The interaction of the heaviest known particles may offer insight into processes beyond the reach of existing accelerators. NWO is funding new research into the dance of top quarks with Higgs particles.
Marcel Vreeswijk and Wouter Verkerke of the University of Amsterdam and Nikhef have received an Open Competition M2 grant from NWO for two new PhD students, who will use new techniques to study the interactions of top quarks and Higgs particles. This has been announced by NWO.
Top quarks are the heaviest particles known to physics, with Higgs particles coming in second. The masses of these elementary and highly unstable particles are on the order of the mass of an entire gold atom. The top quark is one of the building blocks of matter, while the Higgs particle, discovered in 2014, gives all other particles their mass.
On paper, thanks to new theoretical techniques, the interactions between these superheavyweights are particularly sensitive to physical forces or particles that are beyond the reach of existing accelerators. Until now, these interactions have not been known in great detail because they are so extremely rare. This makes it difficult to detect any subtle deviations in their behaviour.

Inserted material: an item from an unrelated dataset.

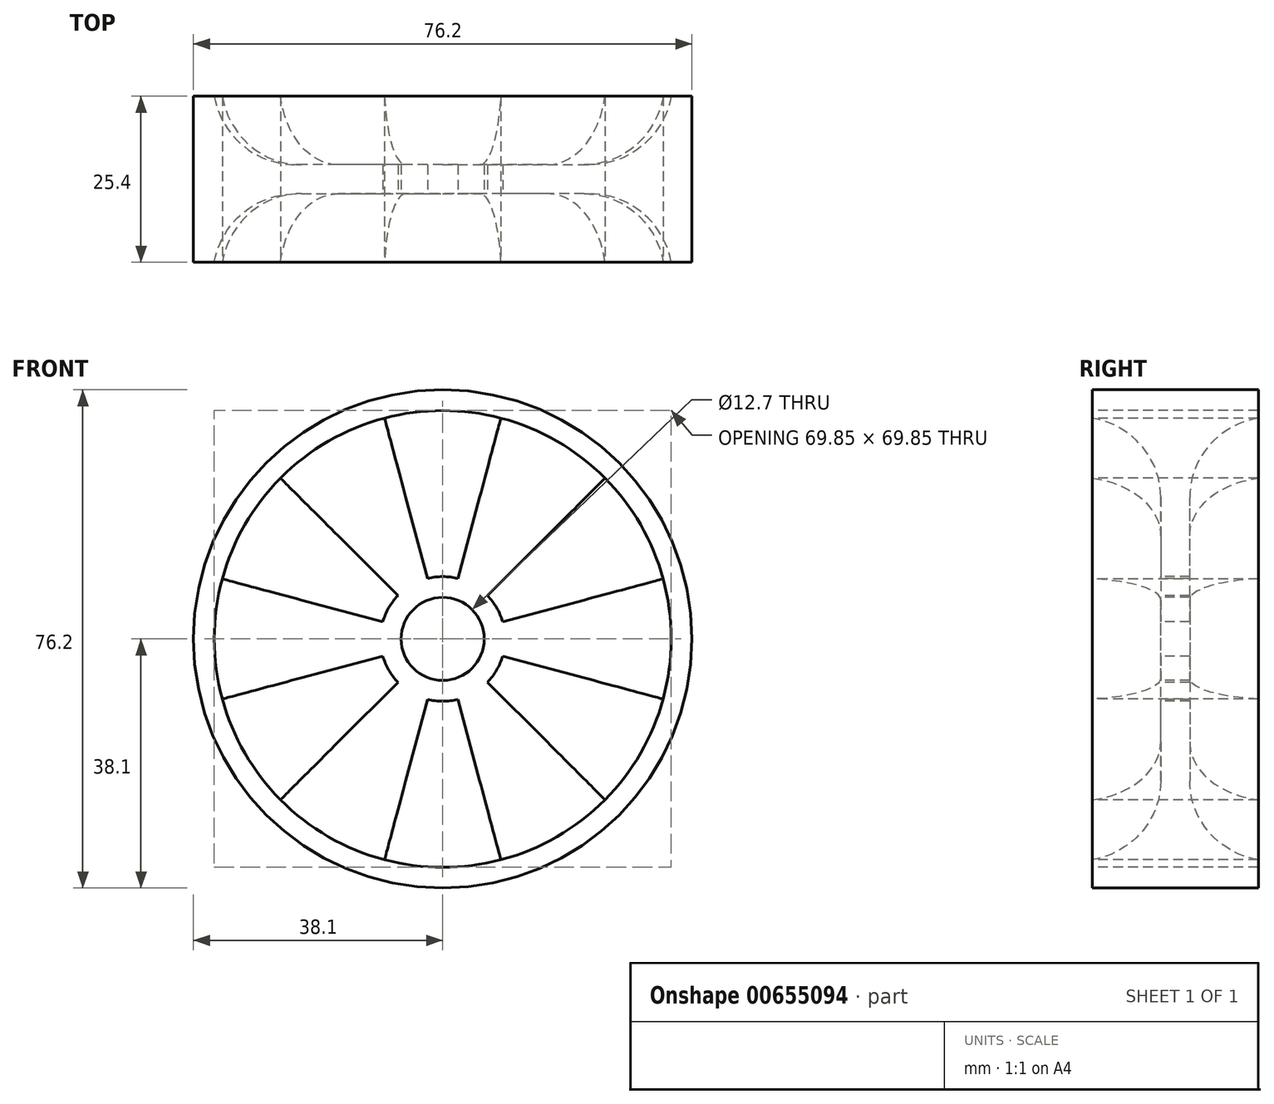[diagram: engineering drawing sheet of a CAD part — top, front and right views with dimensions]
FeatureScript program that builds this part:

The new research project aims to gain a better understanding of these interactions and to investigate whether there are any unknown influences at play. To this end, existing measurements from Run-3 with the ATLAS detector will be re-examined, using artificial intelligence and machine learning, among other techniques.

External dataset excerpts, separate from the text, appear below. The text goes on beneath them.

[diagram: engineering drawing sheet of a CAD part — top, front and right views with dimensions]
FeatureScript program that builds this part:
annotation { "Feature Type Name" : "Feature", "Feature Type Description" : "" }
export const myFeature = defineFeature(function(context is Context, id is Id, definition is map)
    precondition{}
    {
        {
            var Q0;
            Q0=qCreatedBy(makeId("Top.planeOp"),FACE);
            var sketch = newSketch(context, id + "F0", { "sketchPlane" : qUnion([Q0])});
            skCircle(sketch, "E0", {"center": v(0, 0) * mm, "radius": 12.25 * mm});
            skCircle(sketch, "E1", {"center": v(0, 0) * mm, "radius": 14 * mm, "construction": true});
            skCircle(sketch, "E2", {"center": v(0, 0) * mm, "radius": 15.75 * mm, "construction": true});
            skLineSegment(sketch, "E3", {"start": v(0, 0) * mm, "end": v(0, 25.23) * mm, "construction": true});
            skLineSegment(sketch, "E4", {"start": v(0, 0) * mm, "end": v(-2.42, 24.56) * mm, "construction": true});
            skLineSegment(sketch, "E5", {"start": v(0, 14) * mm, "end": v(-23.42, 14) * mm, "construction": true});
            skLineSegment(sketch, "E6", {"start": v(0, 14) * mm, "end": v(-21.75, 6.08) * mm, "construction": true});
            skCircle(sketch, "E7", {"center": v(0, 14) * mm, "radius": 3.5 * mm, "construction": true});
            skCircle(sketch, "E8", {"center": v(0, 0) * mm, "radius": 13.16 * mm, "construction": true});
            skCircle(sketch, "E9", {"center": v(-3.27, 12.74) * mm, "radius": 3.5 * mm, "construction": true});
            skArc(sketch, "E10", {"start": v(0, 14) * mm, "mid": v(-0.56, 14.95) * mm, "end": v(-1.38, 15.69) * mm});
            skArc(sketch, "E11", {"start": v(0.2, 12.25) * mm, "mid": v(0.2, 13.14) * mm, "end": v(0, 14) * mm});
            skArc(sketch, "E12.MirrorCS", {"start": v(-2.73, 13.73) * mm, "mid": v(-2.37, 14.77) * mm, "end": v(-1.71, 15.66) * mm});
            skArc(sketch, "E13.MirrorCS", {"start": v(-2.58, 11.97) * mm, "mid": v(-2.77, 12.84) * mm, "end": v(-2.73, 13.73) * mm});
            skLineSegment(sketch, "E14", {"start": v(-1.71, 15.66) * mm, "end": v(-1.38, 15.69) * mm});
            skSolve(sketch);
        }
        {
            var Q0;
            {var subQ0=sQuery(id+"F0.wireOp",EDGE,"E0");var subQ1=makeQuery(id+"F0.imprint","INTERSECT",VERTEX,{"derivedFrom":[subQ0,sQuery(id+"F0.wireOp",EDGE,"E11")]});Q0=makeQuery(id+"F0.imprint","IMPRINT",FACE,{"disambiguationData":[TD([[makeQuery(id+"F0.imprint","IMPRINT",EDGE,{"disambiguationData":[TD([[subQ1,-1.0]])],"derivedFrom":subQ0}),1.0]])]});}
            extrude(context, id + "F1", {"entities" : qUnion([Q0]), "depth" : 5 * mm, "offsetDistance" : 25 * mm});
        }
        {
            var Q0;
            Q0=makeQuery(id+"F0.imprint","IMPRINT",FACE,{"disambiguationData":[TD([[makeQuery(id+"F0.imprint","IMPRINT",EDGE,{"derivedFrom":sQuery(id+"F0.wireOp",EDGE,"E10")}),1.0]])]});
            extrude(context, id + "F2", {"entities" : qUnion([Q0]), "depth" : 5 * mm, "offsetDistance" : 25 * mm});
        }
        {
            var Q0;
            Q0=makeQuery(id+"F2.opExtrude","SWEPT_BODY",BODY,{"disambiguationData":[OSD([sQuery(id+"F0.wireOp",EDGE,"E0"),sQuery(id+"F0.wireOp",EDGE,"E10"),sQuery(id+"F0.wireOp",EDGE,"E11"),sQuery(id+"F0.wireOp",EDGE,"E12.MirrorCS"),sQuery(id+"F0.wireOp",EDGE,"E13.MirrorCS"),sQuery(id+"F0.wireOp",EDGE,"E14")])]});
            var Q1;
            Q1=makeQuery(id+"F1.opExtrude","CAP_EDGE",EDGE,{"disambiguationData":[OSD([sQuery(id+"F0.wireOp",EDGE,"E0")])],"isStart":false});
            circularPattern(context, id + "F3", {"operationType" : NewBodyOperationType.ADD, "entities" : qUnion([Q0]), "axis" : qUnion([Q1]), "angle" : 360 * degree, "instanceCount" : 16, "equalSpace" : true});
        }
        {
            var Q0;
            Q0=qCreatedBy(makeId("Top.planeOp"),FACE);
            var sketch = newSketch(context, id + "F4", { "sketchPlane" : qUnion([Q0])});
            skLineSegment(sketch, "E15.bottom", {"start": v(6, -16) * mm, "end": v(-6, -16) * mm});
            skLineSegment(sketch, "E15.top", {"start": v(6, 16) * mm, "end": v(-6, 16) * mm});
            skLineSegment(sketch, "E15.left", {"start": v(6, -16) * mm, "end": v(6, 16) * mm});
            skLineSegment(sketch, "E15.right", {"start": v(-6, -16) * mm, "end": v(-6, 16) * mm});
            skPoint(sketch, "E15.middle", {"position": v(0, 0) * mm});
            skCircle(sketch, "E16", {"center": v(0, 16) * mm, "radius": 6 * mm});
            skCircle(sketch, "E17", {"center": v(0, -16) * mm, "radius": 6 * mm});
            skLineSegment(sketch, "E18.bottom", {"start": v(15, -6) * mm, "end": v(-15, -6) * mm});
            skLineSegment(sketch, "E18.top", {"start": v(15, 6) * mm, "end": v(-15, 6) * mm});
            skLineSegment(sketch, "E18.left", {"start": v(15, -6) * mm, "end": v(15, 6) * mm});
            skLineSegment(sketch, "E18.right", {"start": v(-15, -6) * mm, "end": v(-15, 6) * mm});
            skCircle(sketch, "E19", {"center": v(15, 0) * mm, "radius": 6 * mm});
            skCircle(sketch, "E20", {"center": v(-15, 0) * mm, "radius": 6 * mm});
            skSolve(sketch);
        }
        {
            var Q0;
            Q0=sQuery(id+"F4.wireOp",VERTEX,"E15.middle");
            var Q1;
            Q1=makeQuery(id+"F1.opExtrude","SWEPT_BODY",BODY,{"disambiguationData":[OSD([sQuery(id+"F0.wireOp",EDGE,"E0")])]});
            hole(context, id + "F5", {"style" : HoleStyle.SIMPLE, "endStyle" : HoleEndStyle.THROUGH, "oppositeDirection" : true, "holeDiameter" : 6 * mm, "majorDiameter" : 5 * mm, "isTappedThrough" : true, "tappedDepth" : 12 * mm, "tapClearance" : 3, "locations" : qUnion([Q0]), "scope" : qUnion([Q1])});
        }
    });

In the current experiments in ATLAS, proton collisions are mainly used to search for Higgs particles and top quarks separately. Vreeswijk and Verkerke want to map processes in which both a Higgs and a top quark are involved.

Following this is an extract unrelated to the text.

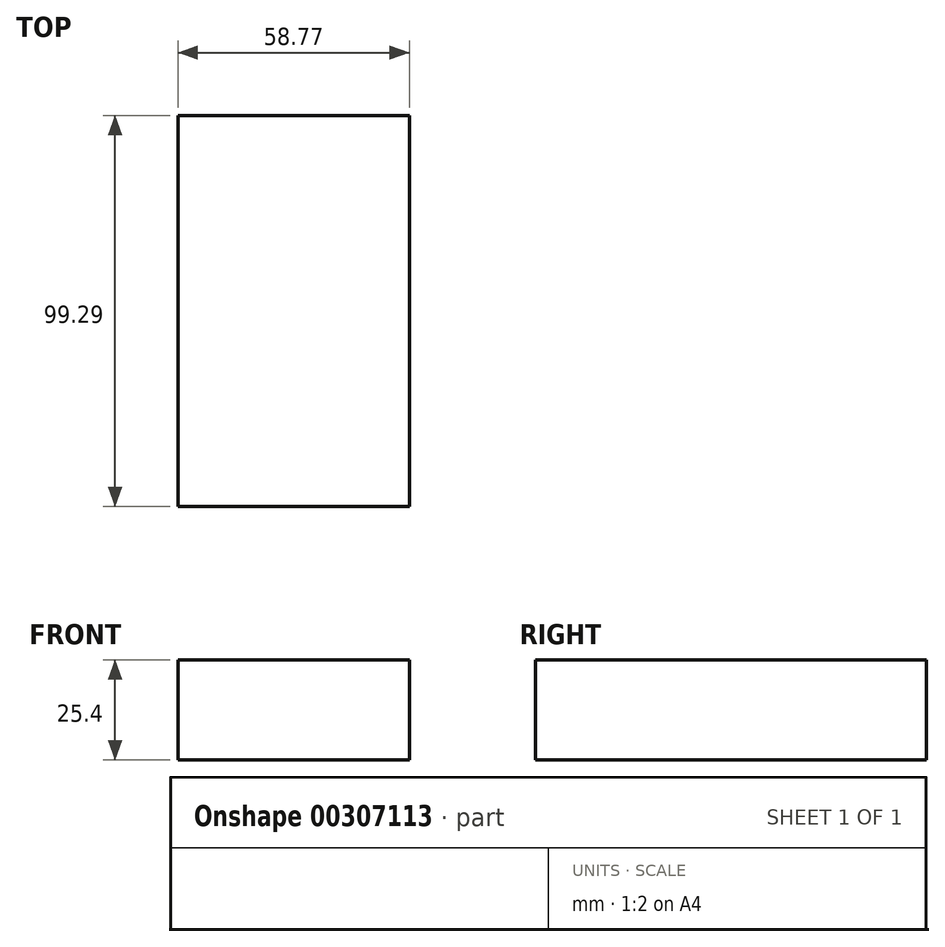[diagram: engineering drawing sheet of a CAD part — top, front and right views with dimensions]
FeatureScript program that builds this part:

The problem with this is that both the top and the Higgs decay almost immediately, leaving traces in the detector among traces from countless other processes or collisions. New techniques from artificial intelligence should help to still distill them from the sea of particle traces.
This is also in line with Nikhef’s new focus on AI techniques and methods, which are playing a major and fast-growing role in particle physics.